The PCA projection discards information. Patterns in the discarded 5% of variance might matter. This is a pragmatic choice, not an ideal one.

While these are not reasons to dismiss the findings, they impose restrictions on what we can claim. ToDACoMM is, therefore, an empirical tool for characterization, not a full theory of representation learning.

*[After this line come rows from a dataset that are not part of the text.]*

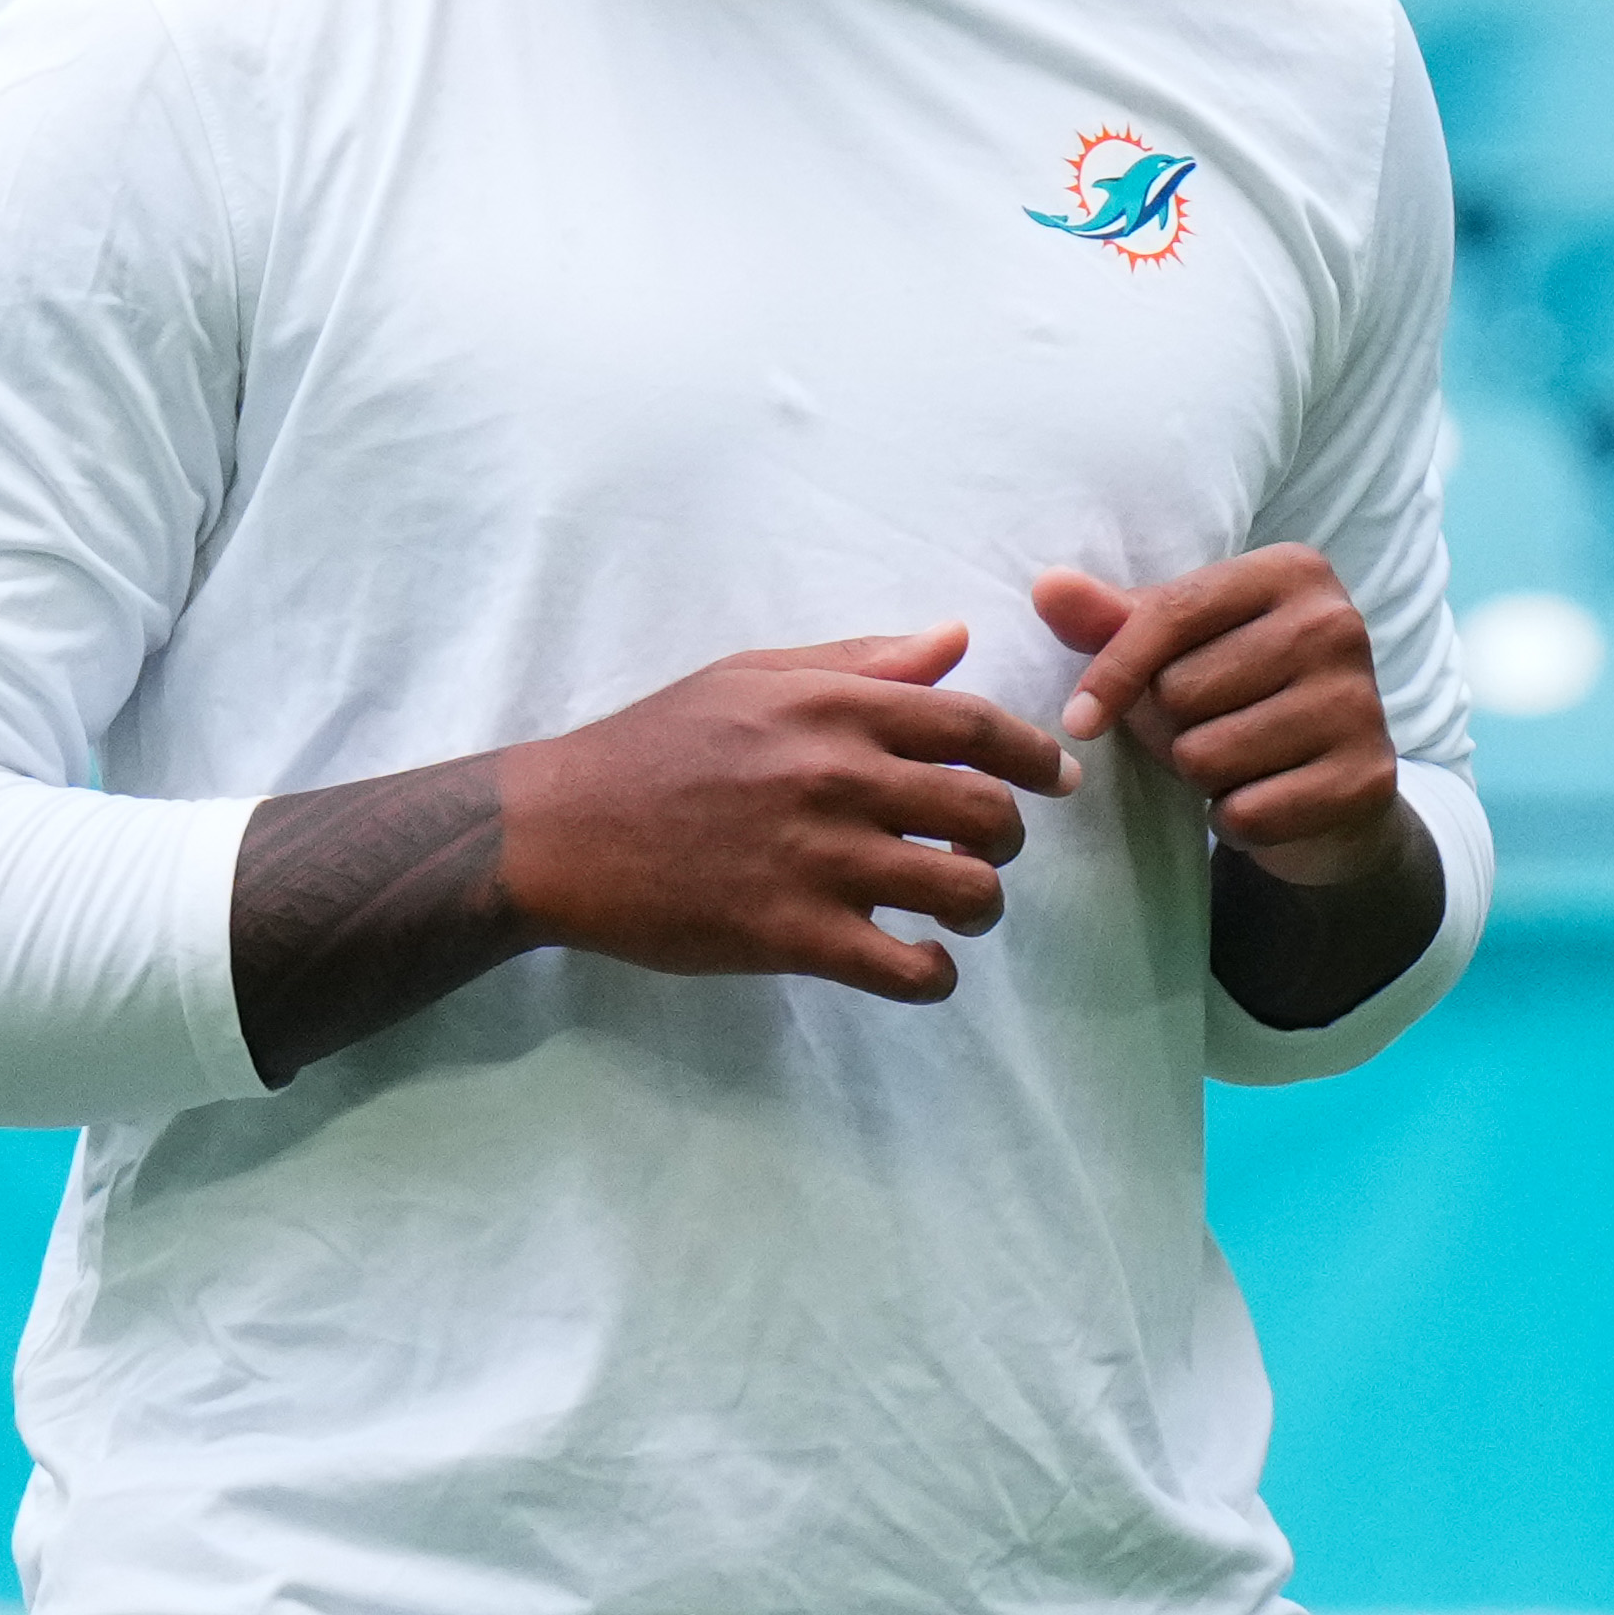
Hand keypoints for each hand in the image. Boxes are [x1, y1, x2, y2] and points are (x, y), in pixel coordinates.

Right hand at [497, 624, 1077, 1003]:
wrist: (556, 829)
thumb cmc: (657, 743)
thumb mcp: (756, 676)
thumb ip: (863, 662)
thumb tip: (954, 639)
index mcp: (837, 708)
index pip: (977, 727)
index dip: (1035, 756)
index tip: (1056, 778)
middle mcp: (838, 778)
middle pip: (986, 812)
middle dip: (1009, 838)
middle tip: (992, 852)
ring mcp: (816, 860)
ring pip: (962, 891)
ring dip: (982, 906)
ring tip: (960, 910)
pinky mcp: (788, 935)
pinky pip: (903, 968)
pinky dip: (934, 975)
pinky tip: (922, 966)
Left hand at [1039, 550, 1403, 885]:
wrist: (1329, 785)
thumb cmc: (1240, 700)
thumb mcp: (1177, 651)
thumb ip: (1113, 620)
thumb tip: (1047, 588)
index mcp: (1293, 571)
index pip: (1171, 612)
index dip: (1111, 673)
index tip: (1079, 720)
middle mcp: (1338, 623)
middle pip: (1182, 690)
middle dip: (1174, 728)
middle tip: (1215, 729)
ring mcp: (1360, 700)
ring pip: (1207, 755)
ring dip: (1204, 777)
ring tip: (1241, 764)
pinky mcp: (1367, 776)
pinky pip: (1247, 812)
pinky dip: (1237, 821)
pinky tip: (1269, 799)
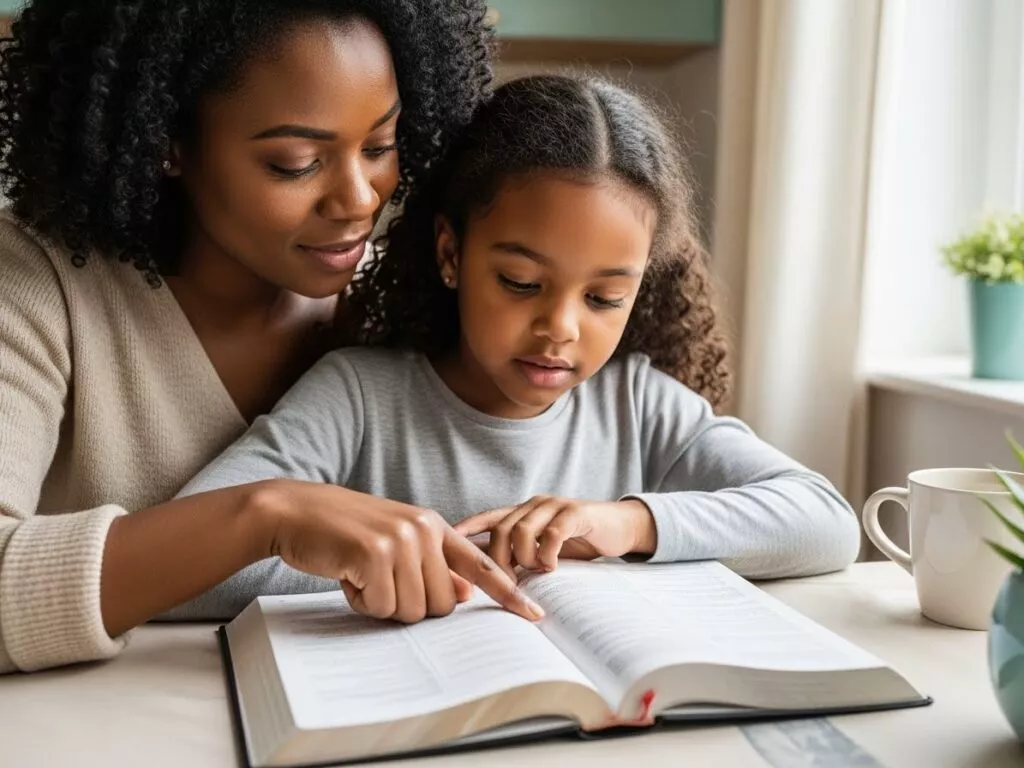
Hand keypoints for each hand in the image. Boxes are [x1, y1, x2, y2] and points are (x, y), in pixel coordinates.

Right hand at [252, 479, 544, 623]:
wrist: (295, 511)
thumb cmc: (344, 531)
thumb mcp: (395, 541)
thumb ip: (432, 565)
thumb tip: (466, 595)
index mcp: (433, 526)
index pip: (480, 565)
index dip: (508, 593)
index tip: (534, 615)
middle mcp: (424, 530)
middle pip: (442, 605)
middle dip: (410, 606)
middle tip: (380, 581)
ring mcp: (401, 540)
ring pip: (411, 611)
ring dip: (382, 604)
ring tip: (361, 574)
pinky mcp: (374, 554)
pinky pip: (381, 607)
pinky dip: (361, 601)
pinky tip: (347, 575)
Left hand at [453, 496, 656, 577]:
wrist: (621, 527)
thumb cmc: (579, 543)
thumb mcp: (545, 550)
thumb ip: (521, 557)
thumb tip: (491, 582)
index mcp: (523, 512)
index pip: (487, 518)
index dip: (466, 529)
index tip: (444, 545)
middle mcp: (534, 505)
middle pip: (500, 530)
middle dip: (497, 560)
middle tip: (505, 583)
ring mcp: (554, 506)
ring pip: (521, 530)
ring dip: (523, 558)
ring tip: (534, 572)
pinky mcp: (576, 513)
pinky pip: (552, 533)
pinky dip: (547, 553)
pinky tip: (551, 566)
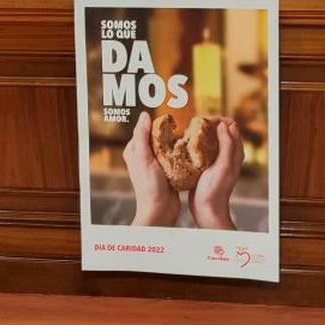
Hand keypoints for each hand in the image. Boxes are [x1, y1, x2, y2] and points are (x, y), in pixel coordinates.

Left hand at [123, 111, 179, 226]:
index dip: (157, 123)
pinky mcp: (167, 170)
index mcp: (134, 150)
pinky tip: (190, 149)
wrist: (160, 210)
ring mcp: (156, 163)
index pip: (145, 129)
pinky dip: (181, 152)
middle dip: (169, 131)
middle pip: (157, 136)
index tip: (172, 119)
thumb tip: (145, 115)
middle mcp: (144, 155)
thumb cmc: (149, 186)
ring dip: (176, 142)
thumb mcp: (143, 158)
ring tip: (189, 136)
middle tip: (184, 126)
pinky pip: (174, 156)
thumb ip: (142, 136)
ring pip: (167, 146)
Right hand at [189, 117, 242, 229]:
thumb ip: (227, 145)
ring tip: (188, 135)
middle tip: (194, 127)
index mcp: (235, 151)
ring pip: (209, 138)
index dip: (218, 120)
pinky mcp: (206, 165)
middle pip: (219, 130)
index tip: (204, 121)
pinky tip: (186, 146)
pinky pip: (201, 148)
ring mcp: (216, 159)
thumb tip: (224, 124)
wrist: (207, 210)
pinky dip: (195, 144)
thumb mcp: (223, 166)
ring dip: (200, 134)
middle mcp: (227, 153)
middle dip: (207, 124)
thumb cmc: (216, 191)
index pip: (230, 125)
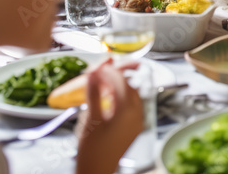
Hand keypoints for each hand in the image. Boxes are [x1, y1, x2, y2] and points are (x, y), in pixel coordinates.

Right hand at [74, 59, 144, 173]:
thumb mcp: (90, 118)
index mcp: (127, 111)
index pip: (121, 81)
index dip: (109, 70)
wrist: (97, 172)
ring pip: (132, 94)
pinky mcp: (134, 128)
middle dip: (117, 74)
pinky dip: (121, 96)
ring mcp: (137, 121)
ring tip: (104, 80)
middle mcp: (137, 114)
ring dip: (120, 84)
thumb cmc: (92, 150)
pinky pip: (132, 105)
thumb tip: (93, 73)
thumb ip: (94, 93)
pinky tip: (109, 96)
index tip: (98, 64)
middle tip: (102, 68)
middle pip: (130, 85)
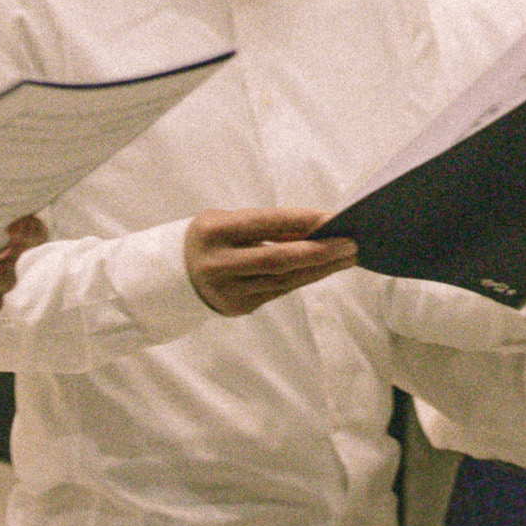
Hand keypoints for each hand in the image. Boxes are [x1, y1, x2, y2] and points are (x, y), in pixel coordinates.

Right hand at [184, 208, 357, 316]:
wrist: (174, 275)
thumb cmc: (211, 238)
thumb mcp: (228, 221)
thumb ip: (266, 226)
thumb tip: (316, 228)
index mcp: (213, 231)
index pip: (264, 224)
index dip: (300, 222)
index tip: (332, 218)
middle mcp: (219, 263)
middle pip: (278, 259)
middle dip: (319, 252)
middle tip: (351, 244)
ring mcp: (228, 290)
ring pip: (284, 280)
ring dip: (320, 268)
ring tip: (347, 256)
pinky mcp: (239, 307)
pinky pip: (279, 291)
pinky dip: (304, 278)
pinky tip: (325, 268)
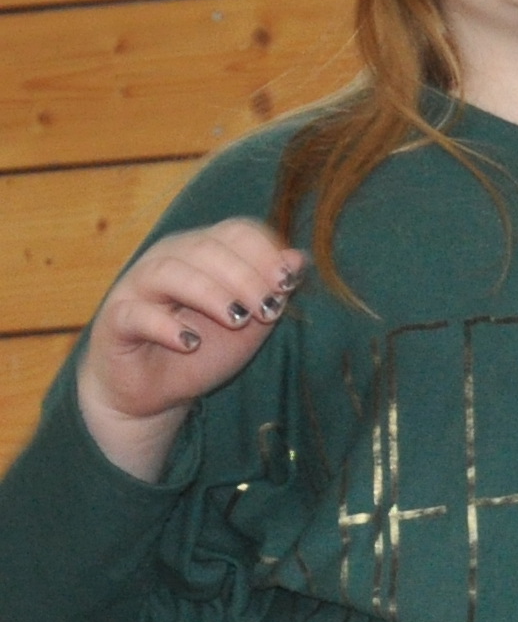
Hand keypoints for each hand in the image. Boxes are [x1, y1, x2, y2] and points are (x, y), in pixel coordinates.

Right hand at [75, 218, 301, 480]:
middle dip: (245, 277)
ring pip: (169, 272)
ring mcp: (137, 288)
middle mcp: (169, 260)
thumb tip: (298, 258)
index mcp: (205, 252)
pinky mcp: (115, 321)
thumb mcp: (252, 321)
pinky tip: (190, 343)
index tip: (288, 284)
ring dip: (210, 294)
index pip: (235, 231)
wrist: (157, 390)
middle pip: (206, 248)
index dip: (264, 252)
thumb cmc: (206, 347)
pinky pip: (135, 314)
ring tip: (237, 320)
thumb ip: (273, 290)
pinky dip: (165, 326)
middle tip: (268, 310)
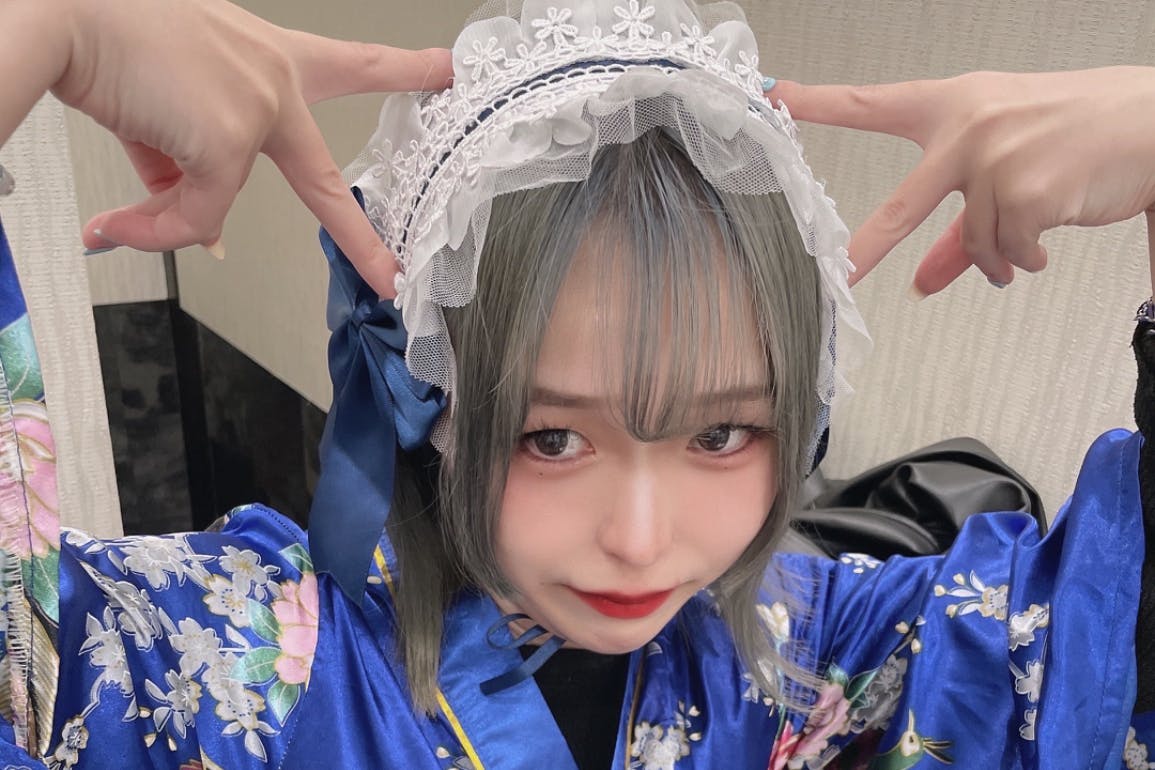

The Shape of What Was Carved

Gradient descent on the loss landscape carves out a representation manifold. The topology of this manifold reflects both the optimization dynamics and the structure of the training data.

Encoders, with bidirectional attention, carve compact spaces; context is globally available, so representations don't need to expand to encode it. Decoders, with causal attention, carve expansive spaces; context must be accumulated layer by layer, and the accumulation manifests as geometric expansion.

The 2x versus 55-694x divide follows from attention's arrow. This isn't a mysterious emergent property; it's a direct consequence of what the architectures are computing.

Within the carved spaces, cyclic structures form. Whether these reflect the periodicity of language, learned positional structure, or something else, they are consistently present. The grokking paper showed that models can learn geometrically appropriate representations (circles for cyclic arithmetic). The H1 findings suggest language models also learn geometric structure that reflects their training data.

Poincaré connected topology and dynamics in the 19th century. Neural networks are a domain where this connection can be measured empirically.

Directions

Some threads I want to follow:

  • Training dynamics: Track topological changes during training. Does grokking have a topological signature? When does the encoder-decoder divide emerge? Is there a phase transition visible in H0 or H1?

  • Data structure: Compare models trained on different corpora. Does representation topology reflect data structure? Would a model trained on music have different H1 than one trained on code?

  • $H_1$ interpretation: What do the cycles correspond to? Can we identify specific input variations that trace out the detected loops? This would connect topological features to learned representations.

  • Scale: Do the patterns hold at larger model sizes? Is there a topological transition as models scale, or does the encoder-decoder divide persist?

  • Connection to weight dynamics: I've been exploring a complementary approach in Deep Learning Dynamics, which uses perturbation analysis and Lyapunov exponents to measure how neural network weights evolve during training. ToDACoMM measures what gets carved in activation space; Deep Learning Dynamics measures how the carving happens in weight space. A natural question: do architectures with divergent weight trajectories (high Lyapunov exponents, like transformers) also show distinct topological signatures in their activations? The preliminary finding that transformers universally diverge in weight space while showing dramatic expansion ratios in activation space suggests these phenomena may be related.

The framework is open source. The methodology and statistical analysis are documented. Others can extend this to their own models and domains.


ToDACoMM is available on GitHub. The technical report includes methodology, bootstrap confidence intervals, and ablation studies.